豪、今年はすべて据え置き~金融政策、豪ドルの展望
2017/12/05
<投資信託>
- 政策金利は1.5%で据え置きです。今年は緩やかな景気回復が続く中、様子見姿勢が続きました。
- 雇用環境良好もインフレ率は低位で、RBAはインフレ目標達成に現行金利水準が適正としています。
- 米金融政策、商品市況、中国経済の動向をにらみつつ、豪ドルは方向感のない展開となりそうです。
低金利維持の姿勢
本日、RBA(Reserve Bank of Australia、オーストラリア〔豪〕準備銀行)が定例理事会を開き、政策金利であるキャッシュレートを1.5%で据え置きました。16年8月の利下げ以来の据え置きが続いています。
国内景気は緩やかな拡大が続いており、雇用環境は良好です。
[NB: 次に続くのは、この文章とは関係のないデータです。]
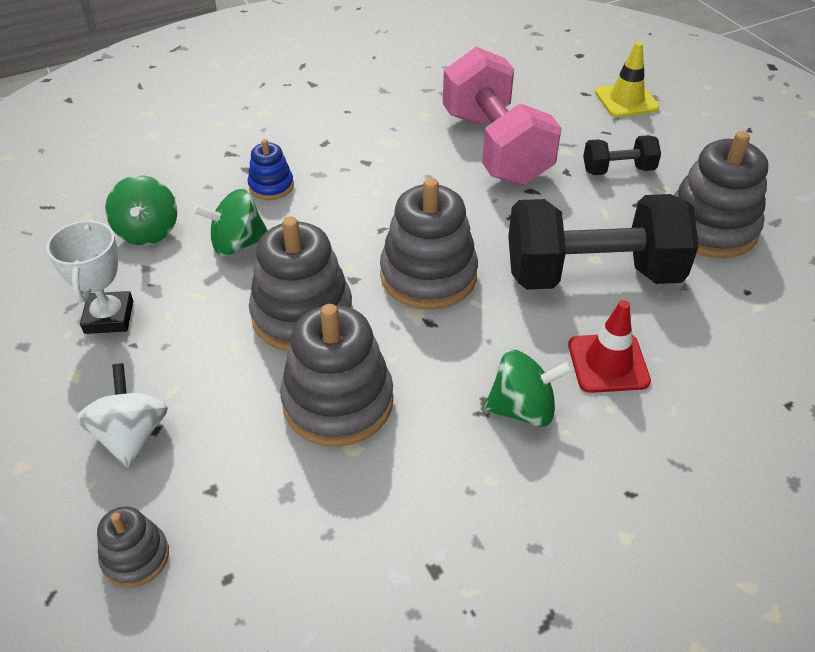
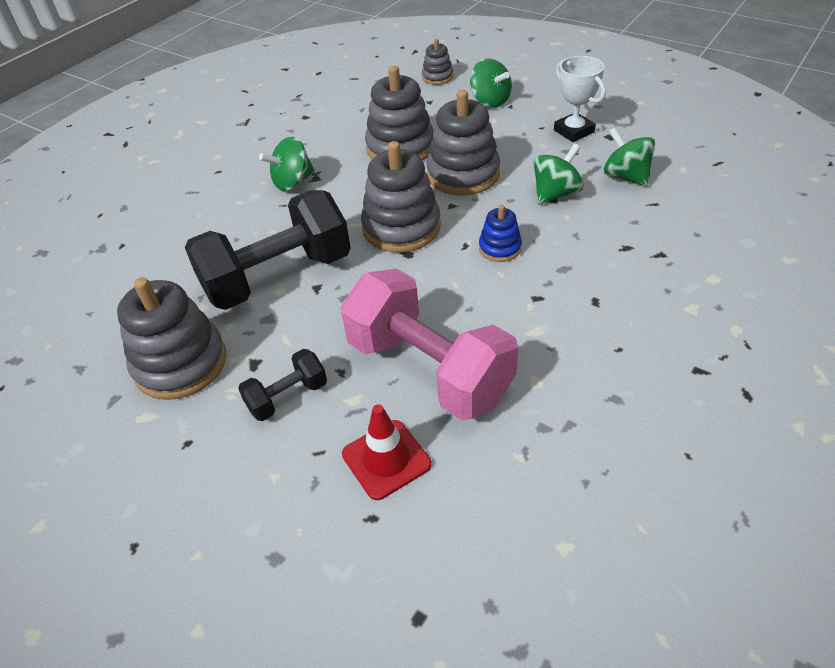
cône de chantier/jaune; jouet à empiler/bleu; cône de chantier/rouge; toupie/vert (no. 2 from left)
10月の失業率は5.4%と、13年2月以来4年8カ月ぶりの低水準となりました。正規雇用者の増加が多く、将来的な賃上げ圧力になると期待されます。しかし、足元までインフレ率は低く、CPIは依然としてRBAのインフレ目標の下限(+2%)を下回っており、RBAは、インフレ目標達成のためには現行の政策金利の水準を維持することが適正としています。雇用や一部のインフレ関連指標にはインフレ加速の兆しもないわけではありませんが、当面は利上げのきっかけがつかみにくい状況が続くと思われます。
外部環境に影響受けやすい展開
豪ドル相場は、比較的連動性の高い工業用商品の市況の頭打ちや、米国で利上げ継続期待が強いこと、などから、対米ドル、対円共にやや弱い相場展開をたどっています。
国内に利上げのきっかけが乏しい中で、豪ドルは外部環境に影響を受けやすいと思われます。利上げ継続が予想される米国との金利差が縮小するという点は豪ドル安要因ですが、半ば織り込まれていると思われます。一方、工業用商品の市況は、産出が多い鉄鉱石が年前半の高値から反動安になっており、豪ドルの上昇を抑えていると見られます。また、減速傾向にある中国経済も不透明要因です。これらの動向をにらみながら、豪ドルは引き続き一定の範囲内を上下する方向感のない展開になると思われます。